April 11, 2022
The FreeBSD Foundation Technology Team and grant recipients have been busy over the first 3 months of 2022. Take a look at the status of the latest development projects and see what’s coming later in the year. For a more broad look at the Foundation’s plan for software development over the coming year, check out the Technology Roadmap.
Intel Wireless Driver Support and LinuxKPI 802.11 Compatibility Layer
The Foundation has been sponsoring Bjoern Zeeb to improve wireless support on FreeBSD. The goals of this project are two-fold. The first is to improve the mac80211 LinuxKPI compatibility code and the second is to add support for newer chipsets. This second goal is much more attainable given the work on the LinuxKPI compatibility code in that new (and suitably licensed) Linux drivers can be imported into FreeBSD without major modification. When code modifications are necessary for importing into FreeBSD, these changes have often been kindly accepted into the upstream driver.
During the first quarter of 2022, work continued with about 70 commits. Updating the driver and firmware reduced differences to the Linux version and gave us bug fixes and other improvements. Work on the LinuxKPI 802.11 compatibility layer continued, which most notably allows many contemporary Intel wireless cards to work out-of-the-box on FreeBSD 13.1 and CURRENT. Other commits included fixes to avoid firmware crashes and possible panics.
====
_Explore the material:_
1/ Copy the passage of the FreeBSD Foundation update that runs from "April 11, 2022" up to and including "the Technology Roadmap.", word for word.
2/ Write what comes next in the FreeBSD Foundation update, starting right after its final sentence.
====
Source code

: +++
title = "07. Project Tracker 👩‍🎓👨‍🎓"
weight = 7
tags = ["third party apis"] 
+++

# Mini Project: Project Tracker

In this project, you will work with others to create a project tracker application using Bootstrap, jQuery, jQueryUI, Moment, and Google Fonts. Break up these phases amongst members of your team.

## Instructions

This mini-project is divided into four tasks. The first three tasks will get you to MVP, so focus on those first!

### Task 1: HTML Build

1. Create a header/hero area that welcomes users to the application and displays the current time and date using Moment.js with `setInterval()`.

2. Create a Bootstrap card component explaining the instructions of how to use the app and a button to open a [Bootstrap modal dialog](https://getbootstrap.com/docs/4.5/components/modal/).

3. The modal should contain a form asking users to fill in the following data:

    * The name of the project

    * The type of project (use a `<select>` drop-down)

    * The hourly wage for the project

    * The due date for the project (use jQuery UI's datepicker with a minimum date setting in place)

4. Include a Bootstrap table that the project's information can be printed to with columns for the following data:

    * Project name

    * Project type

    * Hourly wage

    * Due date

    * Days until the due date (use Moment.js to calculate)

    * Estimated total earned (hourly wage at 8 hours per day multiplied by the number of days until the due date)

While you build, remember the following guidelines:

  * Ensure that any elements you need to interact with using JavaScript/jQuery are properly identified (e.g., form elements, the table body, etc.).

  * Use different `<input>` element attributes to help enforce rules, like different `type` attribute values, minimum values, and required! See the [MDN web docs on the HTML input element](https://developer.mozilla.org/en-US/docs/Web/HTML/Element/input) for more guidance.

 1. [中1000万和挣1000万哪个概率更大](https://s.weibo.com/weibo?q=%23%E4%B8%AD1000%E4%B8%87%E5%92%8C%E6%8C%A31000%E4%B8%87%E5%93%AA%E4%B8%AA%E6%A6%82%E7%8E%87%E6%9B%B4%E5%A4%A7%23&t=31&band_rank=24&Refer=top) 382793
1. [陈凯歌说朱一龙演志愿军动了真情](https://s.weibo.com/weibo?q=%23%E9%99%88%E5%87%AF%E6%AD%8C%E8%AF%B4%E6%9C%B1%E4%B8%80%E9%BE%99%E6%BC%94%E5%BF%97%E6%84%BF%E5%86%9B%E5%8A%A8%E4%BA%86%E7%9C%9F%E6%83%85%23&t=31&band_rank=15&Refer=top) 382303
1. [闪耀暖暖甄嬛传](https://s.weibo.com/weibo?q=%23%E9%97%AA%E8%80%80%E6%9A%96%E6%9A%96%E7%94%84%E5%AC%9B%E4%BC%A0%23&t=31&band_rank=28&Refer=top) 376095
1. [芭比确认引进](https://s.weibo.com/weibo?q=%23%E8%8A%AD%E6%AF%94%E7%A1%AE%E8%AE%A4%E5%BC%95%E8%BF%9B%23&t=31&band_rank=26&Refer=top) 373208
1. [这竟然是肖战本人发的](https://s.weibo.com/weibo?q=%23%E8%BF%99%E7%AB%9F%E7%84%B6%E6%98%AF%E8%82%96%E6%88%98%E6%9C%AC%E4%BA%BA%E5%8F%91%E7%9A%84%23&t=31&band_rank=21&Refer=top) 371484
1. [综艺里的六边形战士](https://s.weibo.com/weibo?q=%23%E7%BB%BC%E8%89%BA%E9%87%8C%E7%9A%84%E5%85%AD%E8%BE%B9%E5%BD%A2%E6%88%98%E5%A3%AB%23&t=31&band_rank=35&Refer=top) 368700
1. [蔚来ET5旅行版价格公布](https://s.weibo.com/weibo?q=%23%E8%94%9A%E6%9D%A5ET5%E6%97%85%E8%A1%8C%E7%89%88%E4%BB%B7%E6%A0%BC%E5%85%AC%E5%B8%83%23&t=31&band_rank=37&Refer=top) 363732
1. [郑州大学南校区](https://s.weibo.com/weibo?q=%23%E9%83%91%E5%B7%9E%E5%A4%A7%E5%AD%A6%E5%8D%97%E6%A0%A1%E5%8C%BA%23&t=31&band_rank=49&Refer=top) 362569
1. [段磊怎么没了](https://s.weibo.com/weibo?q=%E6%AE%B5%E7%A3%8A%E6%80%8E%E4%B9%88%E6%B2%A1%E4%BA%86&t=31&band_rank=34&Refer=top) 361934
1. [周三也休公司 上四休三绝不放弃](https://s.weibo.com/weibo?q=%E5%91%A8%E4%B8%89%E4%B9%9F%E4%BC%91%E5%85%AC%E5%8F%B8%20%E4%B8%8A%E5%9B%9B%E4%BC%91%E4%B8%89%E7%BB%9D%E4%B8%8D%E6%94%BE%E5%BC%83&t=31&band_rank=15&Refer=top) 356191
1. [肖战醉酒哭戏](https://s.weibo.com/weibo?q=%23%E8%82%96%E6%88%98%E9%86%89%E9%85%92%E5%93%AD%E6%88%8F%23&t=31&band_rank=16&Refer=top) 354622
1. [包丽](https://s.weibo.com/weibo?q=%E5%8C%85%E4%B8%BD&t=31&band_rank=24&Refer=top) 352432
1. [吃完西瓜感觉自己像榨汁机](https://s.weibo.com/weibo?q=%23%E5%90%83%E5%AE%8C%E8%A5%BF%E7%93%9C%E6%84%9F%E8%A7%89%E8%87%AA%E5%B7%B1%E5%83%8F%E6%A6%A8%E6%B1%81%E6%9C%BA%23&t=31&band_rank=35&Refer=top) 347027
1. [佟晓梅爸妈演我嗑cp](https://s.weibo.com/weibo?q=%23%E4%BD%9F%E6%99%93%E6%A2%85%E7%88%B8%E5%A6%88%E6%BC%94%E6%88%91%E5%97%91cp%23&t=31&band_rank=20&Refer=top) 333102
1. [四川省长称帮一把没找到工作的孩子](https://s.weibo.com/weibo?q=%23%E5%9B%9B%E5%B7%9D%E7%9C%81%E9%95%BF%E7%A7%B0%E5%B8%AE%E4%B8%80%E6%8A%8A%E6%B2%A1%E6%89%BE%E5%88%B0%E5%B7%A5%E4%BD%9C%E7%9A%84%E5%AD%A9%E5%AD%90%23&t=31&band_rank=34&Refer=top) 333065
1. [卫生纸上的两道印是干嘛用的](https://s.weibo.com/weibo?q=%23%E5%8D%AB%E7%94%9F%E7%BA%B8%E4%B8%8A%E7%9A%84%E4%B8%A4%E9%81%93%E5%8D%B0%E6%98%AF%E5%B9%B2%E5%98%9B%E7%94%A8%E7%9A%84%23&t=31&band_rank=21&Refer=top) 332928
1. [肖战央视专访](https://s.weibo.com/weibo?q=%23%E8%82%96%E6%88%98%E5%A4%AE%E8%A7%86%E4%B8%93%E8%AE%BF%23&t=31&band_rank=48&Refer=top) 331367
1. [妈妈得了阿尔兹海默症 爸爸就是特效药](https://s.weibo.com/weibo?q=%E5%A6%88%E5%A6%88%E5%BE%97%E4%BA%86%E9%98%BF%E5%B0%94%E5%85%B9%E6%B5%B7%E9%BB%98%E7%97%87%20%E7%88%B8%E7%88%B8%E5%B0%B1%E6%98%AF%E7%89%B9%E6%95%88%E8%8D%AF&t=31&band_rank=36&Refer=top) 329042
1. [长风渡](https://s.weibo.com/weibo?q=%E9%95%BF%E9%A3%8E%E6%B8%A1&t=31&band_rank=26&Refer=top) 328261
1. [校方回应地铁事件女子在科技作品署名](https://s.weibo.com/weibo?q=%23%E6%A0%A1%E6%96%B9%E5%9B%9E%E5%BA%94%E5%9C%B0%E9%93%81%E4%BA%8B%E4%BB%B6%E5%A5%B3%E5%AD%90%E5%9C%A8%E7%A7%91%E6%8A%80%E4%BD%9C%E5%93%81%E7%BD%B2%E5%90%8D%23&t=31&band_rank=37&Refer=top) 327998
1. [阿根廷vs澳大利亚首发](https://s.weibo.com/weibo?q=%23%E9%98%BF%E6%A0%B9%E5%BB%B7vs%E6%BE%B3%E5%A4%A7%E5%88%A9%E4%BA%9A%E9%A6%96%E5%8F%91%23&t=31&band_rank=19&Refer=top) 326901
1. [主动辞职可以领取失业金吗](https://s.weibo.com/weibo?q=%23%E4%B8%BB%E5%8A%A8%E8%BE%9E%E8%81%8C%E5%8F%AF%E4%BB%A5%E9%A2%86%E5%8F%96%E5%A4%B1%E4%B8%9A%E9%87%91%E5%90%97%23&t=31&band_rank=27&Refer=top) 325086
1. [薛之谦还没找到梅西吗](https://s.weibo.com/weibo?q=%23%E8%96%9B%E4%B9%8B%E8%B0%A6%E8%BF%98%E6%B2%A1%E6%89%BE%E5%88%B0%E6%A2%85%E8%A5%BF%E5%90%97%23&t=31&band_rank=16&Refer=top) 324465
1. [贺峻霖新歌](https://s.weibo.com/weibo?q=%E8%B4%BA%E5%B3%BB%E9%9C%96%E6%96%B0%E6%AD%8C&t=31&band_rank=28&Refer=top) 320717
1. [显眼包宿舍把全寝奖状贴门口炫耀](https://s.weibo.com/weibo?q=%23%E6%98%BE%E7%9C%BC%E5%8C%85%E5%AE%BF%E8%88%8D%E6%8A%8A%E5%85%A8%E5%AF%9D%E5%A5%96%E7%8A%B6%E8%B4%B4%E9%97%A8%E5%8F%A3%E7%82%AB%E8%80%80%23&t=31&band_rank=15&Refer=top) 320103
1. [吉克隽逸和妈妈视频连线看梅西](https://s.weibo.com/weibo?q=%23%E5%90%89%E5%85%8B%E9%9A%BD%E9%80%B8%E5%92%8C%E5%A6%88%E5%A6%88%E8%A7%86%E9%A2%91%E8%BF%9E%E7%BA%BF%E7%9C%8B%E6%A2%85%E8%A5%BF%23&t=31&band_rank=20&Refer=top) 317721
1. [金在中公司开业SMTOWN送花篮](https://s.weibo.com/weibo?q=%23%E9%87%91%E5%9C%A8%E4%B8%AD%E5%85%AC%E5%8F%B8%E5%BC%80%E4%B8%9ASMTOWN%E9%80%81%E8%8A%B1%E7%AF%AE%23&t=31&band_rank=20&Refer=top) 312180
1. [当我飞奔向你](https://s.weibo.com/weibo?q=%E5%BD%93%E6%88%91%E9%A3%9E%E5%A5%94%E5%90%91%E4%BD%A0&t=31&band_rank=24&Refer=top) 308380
====
_Answers for the exercise:_
1/
April 11, 2022
The FreeBSD Foundation Technology Team and grant recipients have been busy over the first 3 months of 2022. Take a look at the status of the latest development projects and see what’s coming later in the year. For a more broad look at the Foundation’s plan for software development over the coming year, check out the Technology Roadmap.

2/
Auto-loading support for LinuxKPI PCI drivers was committed. This means that iwlwifi(4) will now load automatically during boot if a supported card is detected without any user interactions. Considering the current state of the driver and the next release, the decision was made to have the iwm(4) supported chipsets continue for now to attach to iwm(4) and only newer and otherwise unsupported chipsets will use the iwlwifi(4) driver. This is likely going to change in CURRENT as soon as iwlwifi(4) provides better support than iwm(4). The code was merged to the stable/13 branch and the current state will be shipped with the upcoming 13.1-RELEASE.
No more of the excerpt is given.